The next best type of popcorn is oil-popped. You can make it on the stove, the old-fashioned way. Look for healthy oils that can withstand high temps like walnut and avocado oils. Extra virgin olive oil is also a healthful choice, just go easy on the salt.
Finally, buttered popcorn ranks last due to its fat content. If you can’t do without, use a small amount of butter and salt along with a healthier oil. While movie theater popcorn dripping with liquid yellow deliciousness is tempting, it’s best to reserve that for a rare treat.
Is It Healthy to Eat Popcorn Every Day?
While it’s best to eat a variety of nutritious foods each day, enjoying a small bowl of popcorn every afternoon is a healthy choice. Opt for air- or oil-popped and try changing the flavor up. Start with this savory popcorn seasoning.
How to Shop for Popcorn
No time to set up that popcorn maker? There are plenty of healthy, premade options out there to help save you time and money. Just spend a minute reading the label first.

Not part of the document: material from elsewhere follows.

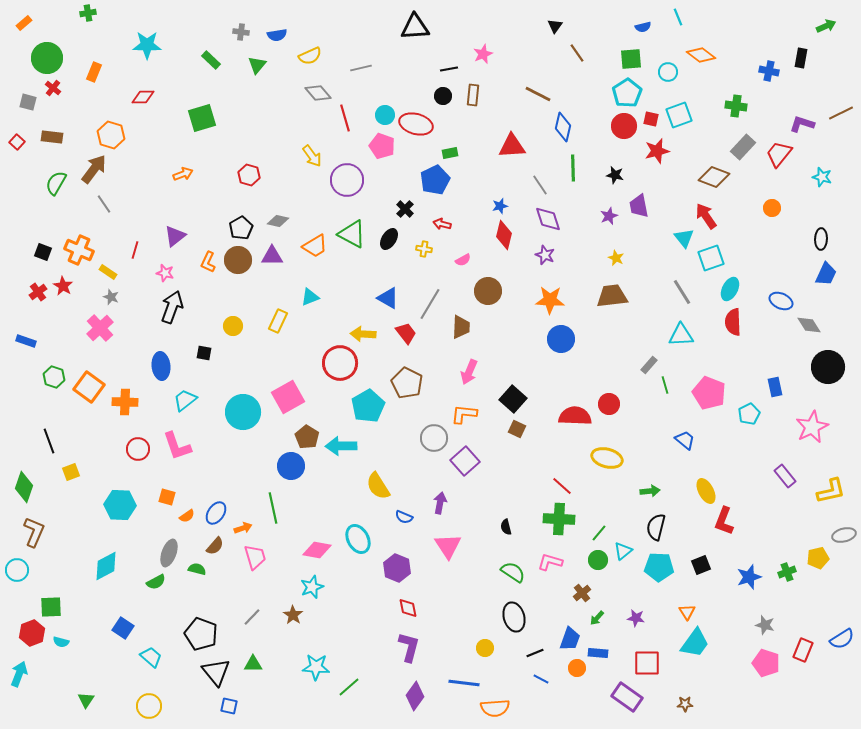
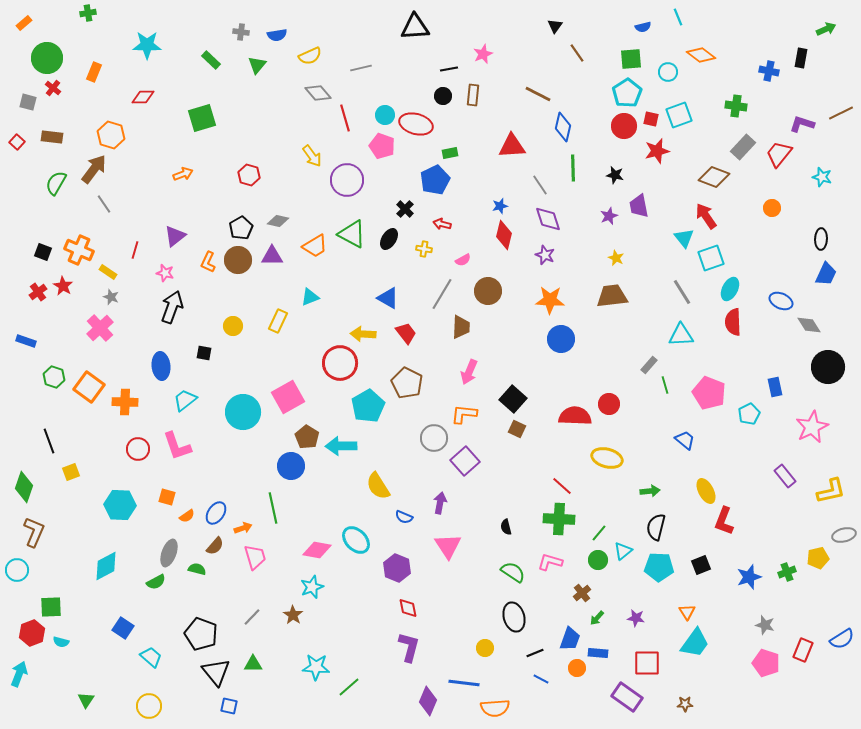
green arrow at (826, 26): moved 3 px down
gray line at (430, 304): moved 12 px right, 10 px up
cyan ellipse at (358, 539): moved 2 px left, 1 px down; rotated 16 degrees counterclockwise
purple diamond at (415, 696): moved 13 px right, 5 px down; rotated 12 degrees counterclockwise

First, find out what type of oil the popcorn was cooked in. Plant-based oils like avocado or vegetable are best. If you see “partially hydrogenated” on the label, it’s best to walk away. Those oils are loaded with trans fats that are dangerous to your heart.
Next, check out the salt and sugar content. Read both the sodium and carbohydrate levels to decide if this popcorn is a good investment.
The Brands We Love
- Air-Popped Popcorn: Smartfood Smart50 Popcorn
It only has a dash of sea salt and 50 calories (or less) per cup.
- Oil-Popped Popcorn: SkinnyPop Original
SkinnyPop has a near-perfect rating on Amazon, and of course, no trans fats.
- Lightly Buttered: Whole Foods 365 Everyday Organic Microwave Popcorn
It has 50% less fat than regular movie theater kernels, with just enough of a buttery taste.